トーマがのんびりと続けた言葉に、私は心が痛む。




違うんです、そうじゃないんです、こないだ休んだのは私がご迷惑をお掛けしたからなんです。




床を見つめつつ、心の中で思うが、口には出せない。





「カノンちゃんはどっちを選ぶのかな?」




突然の思ってもなかった質問に、がばっと顔を上げた。



頭の後ろで手を組みながら、トーマはやっぱり面白そうに私を見ている。





「別にっ、ど、どっちも選びませんっ」




私は全力で否定して、それから小さく付け足す。



「と、いうか、選べません…」




申し訳ないけどタカのことは眼中にないし、中堀さんは振り向いてもくれない。



「失礼致します。

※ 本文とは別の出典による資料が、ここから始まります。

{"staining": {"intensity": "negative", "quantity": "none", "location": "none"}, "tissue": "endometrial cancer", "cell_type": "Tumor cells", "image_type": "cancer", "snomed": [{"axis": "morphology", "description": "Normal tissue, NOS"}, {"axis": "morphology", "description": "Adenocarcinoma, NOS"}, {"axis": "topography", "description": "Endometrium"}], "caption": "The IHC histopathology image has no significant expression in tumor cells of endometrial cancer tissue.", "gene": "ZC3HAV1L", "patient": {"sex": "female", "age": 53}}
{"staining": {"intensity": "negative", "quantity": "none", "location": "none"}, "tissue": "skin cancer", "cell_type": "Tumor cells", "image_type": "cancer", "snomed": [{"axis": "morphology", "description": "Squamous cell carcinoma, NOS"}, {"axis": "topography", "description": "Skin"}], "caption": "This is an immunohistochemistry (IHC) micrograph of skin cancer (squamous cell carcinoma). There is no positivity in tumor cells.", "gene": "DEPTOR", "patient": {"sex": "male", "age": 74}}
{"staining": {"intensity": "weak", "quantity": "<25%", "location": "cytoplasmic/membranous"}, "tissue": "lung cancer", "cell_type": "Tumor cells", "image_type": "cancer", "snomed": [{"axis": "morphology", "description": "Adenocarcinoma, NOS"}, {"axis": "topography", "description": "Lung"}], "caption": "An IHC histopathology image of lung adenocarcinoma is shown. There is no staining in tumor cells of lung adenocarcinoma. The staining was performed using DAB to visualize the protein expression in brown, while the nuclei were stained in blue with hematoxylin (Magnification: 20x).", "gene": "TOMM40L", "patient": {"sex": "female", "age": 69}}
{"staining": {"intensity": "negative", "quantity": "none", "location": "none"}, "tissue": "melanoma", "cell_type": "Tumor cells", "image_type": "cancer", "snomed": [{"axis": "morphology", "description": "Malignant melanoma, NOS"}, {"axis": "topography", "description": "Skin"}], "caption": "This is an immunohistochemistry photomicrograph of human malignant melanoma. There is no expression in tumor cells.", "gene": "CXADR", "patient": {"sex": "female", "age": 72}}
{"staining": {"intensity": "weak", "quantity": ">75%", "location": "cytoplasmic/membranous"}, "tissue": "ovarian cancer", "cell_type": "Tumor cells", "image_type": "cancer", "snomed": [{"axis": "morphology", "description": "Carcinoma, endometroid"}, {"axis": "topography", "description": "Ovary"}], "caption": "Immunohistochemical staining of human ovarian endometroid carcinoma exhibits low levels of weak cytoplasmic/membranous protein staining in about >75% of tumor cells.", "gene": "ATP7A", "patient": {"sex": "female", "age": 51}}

」




ちょうどそこへ、店員さんが来て、私のテーブルにパスタとバゲット、スープ、コーヒー、サラダ、等々が次々に並べられていく。




「え、これって…?」





頼んだ記憶のないものたちに、私はただ瞬きをぱちくりと繰り返していた。




「それ、俺の奢り。俺のお店に来てくれてどーもありがとう」




店員さんがお辞儀をして立ち去った後、トーマがニコニコしながら言った。





―俺の、お店?




直ぐには理解できなかった、が。





「えーー!トーマさんのお店なんですか?」




余りの驚きに出た声が裏返った。